** Work item **
Each record is to be copied exactly as written.

** Material shown **

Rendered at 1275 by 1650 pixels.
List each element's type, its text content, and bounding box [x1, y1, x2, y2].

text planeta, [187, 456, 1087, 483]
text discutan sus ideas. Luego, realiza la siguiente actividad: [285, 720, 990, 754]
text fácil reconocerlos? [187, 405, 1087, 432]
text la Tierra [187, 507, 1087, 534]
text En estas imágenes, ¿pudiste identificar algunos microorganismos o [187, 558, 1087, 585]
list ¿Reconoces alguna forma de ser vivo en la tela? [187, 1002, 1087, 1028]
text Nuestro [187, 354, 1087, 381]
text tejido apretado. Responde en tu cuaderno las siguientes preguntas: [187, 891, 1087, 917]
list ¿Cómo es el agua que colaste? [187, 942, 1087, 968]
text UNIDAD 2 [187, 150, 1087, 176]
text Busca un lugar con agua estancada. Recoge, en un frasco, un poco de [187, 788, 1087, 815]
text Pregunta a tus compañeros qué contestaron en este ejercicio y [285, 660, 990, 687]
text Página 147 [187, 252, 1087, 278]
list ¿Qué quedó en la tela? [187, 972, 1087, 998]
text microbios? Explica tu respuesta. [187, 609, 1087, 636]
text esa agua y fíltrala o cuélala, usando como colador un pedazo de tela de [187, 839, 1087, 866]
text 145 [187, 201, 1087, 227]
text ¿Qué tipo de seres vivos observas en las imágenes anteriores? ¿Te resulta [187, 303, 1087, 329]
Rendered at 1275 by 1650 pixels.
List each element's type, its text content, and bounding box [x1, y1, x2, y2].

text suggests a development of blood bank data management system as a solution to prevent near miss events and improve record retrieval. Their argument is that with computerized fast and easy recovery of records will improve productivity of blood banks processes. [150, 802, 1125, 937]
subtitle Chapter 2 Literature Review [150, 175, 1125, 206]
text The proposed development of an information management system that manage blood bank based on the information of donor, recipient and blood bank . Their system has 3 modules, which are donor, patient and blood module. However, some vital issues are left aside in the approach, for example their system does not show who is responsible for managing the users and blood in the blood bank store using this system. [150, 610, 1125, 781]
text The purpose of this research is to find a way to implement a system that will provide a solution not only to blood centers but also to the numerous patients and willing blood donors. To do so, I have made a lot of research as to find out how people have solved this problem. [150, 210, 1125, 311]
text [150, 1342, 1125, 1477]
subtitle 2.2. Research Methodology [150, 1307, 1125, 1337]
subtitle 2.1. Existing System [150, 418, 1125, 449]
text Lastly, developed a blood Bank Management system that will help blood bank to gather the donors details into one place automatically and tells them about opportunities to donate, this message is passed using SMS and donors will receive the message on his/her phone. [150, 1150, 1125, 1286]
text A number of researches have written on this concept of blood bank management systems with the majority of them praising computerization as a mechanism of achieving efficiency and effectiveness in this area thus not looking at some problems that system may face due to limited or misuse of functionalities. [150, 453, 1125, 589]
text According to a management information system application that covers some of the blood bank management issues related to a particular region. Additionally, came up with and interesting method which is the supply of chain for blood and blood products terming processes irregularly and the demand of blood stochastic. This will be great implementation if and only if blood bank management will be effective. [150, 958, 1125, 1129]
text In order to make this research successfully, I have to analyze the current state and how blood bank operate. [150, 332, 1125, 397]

** Finished task **
Rendered at 1275 by 1650 pixels.
List each element's type, its text content, and bounding box [x1, y1, x2, y2].

text planeta, [187, 456, 1087, 483]
text discutan sus ideas. Luego, realiza la siguiente actividad: [285, 720, 990, 754]
text fácil reconocerlos? [187, 405, 1087, 432]
text la Tierra [187, 507, 1087, 534]
text En estas imágenes, ¿pudiste identificar algunos microorganismos o [187, 558, 1087, 585]
list ¿Reconoces alguna forma de ser vivo en la tela? [187, 1002, 1087, 1028]
text Nuestro [187, 354, 1087, 381]
text tejido apretado. Responde en tu cuaderno las siguientes preguntas: [187, 891, 1087, 917]
list ¿Cómo es el agua que colaste? [187, 942, 1087, 968]
text UNIDAD 2 [187, 150, 1087, 176]
text Busca un lugar con agua estancada. Recoge, en un frasco, un poco de [187, 788, 1087, 815]
text Pregunta a tus compañeros qué contestaron en este ejercicio y [285, 660, 990, 687]
text Página 147 [187, 252, 1087, 278]
list ¿Qué quedó en la tela? [187, 972, 1087, 998]
text microbios? Explica tu respuesta. [187, 609, 1087, 636]
text esa agua y fíltrala o cuélala, usando como colador un pedazo de tela de [187, 839, 1087, 866]
text 145 [187, 201, 1087, 227]
text ¿Qué tipo de seres vivos observas en las imágenes anteriores? ¿Te resulta [187, 303, 1087, 329]
Rendered at 1275 by 1650 pixels.
List each element's type, its text content, and bounding box [x1, y1, x2, y2].

text suggests a development of blood bank data management system as a solution to prevent near miss events and improve record retrieval. Their argument is that with computerized fast and easy recovery of records will improve productivity of blood banks processes. [150, 802, 1125, 937]
subtitle Chapter 2 Literature Review [150, 175, 1125, 206]
text The proposed development of an information management system that manage blood bank based on the information of donor, recipient and blood bank . Their system has 3 modules, which are donor, patient and blood module. However, some vital issues are left aside in the approach, for example their system does not show who is responsible for managing the users and blood in the blood bank store using this system. [150, 610, 1125, 781]
text The purpose of this research is to find a way to implement a system that will provide a solution not only to blood centers but also to the numerous patients and willing blood donors. To do so, I have made a lot of research as to find out how people have solved this problem. [150, 210, 1125, 311]
text [150, 1342, 1125, 1477]
subtitle 2.2. Research Methodology [150, 1307, 1125, 1337]
subtitle 2.1. Existing System [150, 418, 1125, 449]
text Lastly, developed a blood Bank Management system that will help blood bank to gather the donors details into one place automatically and tells them about opportunities to donate, this message is passed using SMS and donors will receive the message on his/her phone. [150, 1150, 1125, 1286]
text A number of researches have written on this concept of blood bank management systems with the majority of them praising computerization as a mechanism of achieving efficiency and effectiveness in this area thus not looking at some problems that system may face due to limited or misuse of functionalities. [150, 453, 1125, 589]
text According to a management information system application that covers some of the blood bank management issues related to a particular region. Additionally, came up with and interesting method which is the supply of chain for blood and blood products terming processes irregularly and the demand of blood stochastic. This will be great implementation if and only if blood bank management will be effective. [150, 958, 1125, 1129]
text In order to make this research successfully, I have to analyze the current state and how blood bank operate. [150, 332, 1125, 397]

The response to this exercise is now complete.